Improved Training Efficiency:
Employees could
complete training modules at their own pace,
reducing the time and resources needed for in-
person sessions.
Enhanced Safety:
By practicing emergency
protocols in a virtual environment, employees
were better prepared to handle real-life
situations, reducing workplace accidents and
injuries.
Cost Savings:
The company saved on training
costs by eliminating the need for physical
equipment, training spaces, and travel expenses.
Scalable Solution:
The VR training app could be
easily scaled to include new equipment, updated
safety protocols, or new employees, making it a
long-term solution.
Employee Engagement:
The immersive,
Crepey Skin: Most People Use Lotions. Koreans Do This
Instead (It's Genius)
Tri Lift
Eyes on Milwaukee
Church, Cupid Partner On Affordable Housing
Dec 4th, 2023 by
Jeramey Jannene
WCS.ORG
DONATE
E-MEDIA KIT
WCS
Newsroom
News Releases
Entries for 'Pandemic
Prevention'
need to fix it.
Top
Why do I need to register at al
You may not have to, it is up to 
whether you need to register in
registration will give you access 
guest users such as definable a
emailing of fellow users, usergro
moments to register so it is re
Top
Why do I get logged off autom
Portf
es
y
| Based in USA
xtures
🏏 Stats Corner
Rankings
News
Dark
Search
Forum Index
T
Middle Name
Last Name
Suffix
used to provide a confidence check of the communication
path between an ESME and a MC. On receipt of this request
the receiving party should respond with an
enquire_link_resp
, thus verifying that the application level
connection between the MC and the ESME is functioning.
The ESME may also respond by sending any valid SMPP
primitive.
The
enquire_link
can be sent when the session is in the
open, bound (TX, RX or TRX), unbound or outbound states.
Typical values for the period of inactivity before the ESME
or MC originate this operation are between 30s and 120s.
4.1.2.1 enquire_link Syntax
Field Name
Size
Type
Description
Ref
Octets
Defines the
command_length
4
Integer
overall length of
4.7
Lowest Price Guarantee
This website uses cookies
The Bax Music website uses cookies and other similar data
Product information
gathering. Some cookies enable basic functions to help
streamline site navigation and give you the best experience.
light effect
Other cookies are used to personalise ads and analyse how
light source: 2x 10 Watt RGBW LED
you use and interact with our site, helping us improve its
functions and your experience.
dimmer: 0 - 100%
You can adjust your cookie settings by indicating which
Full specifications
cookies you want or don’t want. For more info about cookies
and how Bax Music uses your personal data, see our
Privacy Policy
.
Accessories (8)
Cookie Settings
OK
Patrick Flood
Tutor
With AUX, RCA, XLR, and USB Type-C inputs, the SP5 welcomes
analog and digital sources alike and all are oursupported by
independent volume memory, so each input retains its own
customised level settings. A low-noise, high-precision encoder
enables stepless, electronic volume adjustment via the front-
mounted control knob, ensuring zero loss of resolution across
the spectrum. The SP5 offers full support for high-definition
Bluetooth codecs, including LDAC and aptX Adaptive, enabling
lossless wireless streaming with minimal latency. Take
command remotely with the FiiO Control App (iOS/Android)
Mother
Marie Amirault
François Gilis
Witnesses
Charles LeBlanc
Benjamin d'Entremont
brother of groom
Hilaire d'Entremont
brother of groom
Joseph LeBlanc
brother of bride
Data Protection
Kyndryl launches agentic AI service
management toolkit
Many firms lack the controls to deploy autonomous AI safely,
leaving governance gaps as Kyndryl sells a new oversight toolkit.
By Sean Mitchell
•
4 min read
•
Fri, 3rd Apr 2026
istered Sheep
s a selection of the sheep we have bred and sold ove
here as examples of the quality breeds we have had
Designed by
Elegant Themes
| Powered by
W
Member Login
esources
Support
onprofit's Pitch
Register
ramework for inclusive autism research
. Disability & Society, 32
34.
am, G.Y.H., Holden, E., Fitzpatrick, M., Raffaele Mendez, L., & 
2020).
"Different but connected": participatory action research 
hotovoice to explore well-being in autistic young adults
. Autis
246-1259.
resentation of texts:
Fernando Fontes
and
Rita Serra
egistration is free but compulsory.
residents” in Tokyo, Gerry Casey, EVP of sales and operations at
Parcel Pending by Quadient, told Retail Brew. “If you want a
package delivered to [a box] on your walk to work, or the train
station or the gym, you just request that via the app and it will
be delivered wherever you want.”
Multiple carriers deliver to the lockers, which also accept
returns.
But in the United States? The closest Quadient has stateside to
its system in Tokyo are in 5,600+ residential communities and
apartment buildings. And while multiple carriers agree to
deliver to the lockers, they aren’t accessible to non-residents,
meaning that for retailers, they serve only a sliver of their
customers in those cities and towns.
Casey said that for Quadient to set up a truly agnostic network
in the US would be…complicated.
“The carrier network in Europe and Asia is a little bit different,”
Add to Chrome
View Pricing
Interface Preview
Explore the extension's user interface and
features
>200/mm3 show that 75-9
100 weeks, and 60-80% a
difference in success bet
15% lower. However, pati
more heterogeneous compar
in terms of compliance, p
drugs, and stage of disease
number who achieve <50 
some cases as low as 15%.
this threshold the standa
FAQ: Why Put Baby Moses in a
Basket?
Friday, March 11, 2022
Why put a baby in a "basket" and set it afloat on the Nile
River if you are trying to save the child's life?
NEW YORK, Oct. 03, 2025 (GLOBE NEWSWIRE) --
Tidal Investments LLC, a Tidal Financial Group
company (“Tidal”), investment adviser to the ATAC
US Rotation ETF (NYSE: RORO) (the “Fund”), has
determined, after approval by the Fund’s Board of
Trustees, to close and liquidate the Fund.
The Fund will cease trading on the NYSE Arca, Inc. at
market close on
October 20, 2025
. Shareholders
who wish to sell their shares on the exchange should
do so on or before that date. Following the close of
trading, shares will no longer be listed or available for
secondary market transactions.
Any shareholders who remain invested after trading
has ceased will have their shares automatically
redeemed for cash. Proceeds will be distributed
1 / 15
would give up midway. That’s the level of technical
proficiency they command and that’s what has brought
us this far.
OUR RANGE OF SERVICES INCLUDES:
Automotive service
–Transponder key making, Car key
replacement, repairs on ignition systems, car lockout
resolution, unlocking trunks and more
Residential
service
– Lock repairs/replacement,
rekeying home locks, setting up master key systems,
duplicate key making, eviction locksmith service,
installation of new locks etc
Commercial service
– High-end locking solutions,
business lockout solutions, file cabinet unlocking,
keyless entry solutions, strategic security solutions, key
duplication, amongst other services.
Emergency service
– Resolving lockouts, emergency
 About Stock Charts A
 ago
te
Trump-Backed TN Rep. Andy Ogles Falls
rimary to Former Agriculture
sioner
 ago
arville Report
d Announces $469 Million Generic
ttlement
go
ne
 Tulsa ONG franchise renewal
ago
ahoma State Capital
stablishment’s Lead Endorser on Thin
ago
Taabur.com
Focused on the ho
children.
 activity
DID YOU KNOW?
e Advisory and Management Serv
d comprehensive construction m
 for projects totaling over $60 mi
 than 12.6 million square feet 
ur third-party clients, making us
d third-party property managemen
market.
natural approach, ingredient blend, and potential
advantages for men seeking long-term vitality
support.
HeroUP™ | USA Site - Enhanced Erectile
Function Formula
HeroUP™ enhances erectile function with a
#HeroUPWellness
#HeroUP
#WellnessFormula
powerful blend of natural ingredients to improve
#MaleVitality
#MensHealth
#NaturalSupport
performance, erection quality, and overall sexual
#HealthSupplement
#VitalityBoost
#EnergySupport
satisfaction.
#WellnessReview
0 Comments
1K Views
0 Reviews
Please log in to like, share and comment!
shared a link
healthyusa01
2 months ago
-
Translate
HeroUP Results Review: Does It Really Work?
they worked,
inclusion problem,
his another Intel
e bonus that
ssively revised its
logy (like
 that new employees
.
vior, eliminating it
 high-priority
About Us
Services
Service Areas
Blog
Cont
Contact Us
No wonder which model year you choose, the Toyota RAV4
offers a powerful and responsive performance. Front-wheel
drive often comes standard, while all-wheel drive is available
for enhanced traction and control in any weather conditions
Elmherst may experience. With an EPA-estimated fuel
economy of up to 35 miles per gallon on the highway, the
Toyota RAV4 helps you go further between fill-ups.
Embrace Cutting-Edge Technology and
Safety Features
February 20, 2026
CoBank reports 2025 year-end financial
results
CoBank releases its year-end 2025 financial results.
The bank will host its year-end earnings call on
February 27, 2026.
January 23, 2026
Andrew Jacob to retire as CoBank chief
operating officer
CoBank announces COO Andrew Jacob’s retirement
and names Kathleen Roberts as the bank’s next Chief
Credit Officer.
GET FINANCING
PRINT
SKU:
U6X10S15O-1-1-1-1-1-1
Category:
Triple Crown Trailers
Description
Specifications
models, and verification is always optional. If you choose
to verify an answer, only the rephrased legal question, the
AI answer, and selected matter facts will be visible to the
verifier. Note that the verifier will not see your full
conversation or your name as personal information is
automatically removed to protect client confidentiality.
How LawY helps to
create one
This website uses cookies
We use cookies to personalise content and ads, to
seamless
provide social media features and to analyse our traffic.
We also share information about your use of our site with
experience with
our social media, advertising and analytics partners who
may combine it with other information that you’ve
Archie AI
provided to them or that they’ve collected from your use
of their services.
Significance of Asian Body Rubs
---------------
**WORK TO COMPLETE**.
Among the entries, how many lines carry "while"? Reply with a number and nothing else.

**TASK ANSWER**.
2